### Document segment

|23 December 2011
Origins of modern dogs
Results from collaborators in California, Iran, Taiwan and Israel, suggest that European and American breeds were much more influenced by dogs from Southeast Asia than by ancient Western dogs or by dogs from the Middle East, as was previously thought.
"The two most hotly debated theories propose that dogs originated in Southeast Asia or the Middle East," said study co-author Ben Sacks, director of the Canid Diversity and Conservation Group in the Veterinary Genetics Laboratory of the University of California Davis School of Veterinary Medicine (USA). The laboratory is an international leader in animal genetics research and provides DNA testing and forensic analysis for numerous wildlife, companion animal and livestock species.
"In contrast to those theories, our findings suggest that modern European and American dogs are overwhelmingly derived from dogs that were imported from Asia since the silk trade, rather than having descended directly from ancient dogs native to Europe," Sacks said.
Other findings from the study demonstrate that Middle Eastern and Southeast Asian village dogs must have originated from a common gene pool thousands of years ago, or from distinct groups of wolves or wolf-like dogs.

######
### Supplied information

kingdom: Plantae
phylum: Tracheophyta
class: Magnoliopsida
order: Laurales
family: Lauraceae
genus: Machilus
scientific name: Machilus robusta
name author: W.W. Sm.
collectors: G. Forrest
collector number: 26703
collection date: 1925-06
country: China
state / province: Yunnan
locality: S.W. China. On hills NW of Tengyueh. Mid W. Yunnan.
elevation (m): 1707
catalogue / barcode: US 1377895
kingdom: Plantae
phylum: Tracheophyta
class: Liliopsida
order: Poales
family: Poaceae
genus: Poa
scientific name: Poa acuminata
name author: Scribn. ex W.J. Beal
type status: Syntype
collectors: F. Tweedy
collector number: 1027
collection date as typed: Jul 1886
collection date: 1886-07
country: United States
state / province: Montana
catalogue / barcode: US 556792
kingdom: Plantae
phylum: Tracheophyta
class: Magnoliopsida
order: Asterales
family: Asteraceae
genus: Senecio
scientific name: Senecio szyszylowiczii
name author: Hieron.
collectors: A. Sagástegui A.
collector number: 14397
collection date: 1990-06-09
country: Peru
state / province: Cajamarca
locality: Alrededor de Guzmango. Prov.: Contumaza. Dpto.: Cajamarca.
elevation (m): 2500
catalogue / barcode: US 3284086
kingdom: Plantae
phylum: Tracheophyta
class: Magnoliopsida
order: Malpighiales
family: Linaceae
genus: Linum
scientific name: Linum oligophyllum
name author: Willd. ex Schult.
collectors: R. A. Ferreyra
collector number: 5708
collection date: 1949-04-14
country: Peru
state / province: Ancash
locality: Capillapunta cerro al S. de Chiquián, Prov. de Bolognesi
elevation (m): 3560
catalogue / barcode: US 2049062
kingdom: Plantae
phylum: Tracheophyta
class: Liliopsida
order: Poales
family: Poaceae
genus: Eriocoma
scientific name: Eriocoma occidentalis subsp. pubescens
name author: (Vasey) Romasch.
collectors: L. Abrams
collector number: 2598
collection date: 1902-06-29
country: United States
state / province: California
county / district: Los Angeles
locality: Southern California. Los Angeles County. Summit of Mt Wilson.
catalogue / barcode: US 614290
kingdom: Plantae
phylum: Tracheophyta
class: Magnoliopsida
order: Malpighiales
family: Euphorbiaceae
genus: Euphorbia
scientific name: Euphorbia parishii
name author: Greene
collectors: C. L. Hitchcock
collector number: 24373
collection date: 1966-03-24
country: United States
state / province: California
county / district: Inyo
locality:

######

Actions to take:
1 - Quote the dog origins article exactly, between "Other findings from" and "or wolf-like dogs.", inclusive.
2 - Extend the article on the origins of modern dogs, starting right after its final sentence.

Answers given:
1 -
Other findings from the study demonstrate that Middle Eastern and Southeast Asian village dogs must have originated from a common gene pool thousands of years ago, or from distinct groups of wolves or wolf-like dogs.

2 -
In order to compare the evolutionary relationships between the dogs of Europe, the Middle East and Southeast Asia, the researchers analysed DNA samples from 642 canines: 9 wild members of the dog family, and 633 domestic dogs. The domestic dogs were mostly from villages in the Middle East and Southeast Asia; they also included Australian dingoes, desert-bred salukis, which are Middle Eastern sight hounds, and 93 purebred dogs representing 35 other breeds.
The village dogs of Southeast Asia and the Middle East were chosen because they are considered to have developed independently of modern breeds and are likely to reflect the genetics of ancient dogs of their regions. The Australian dingoes and Bali dogs were included because they have been isolated from other canine populations for thousands of years.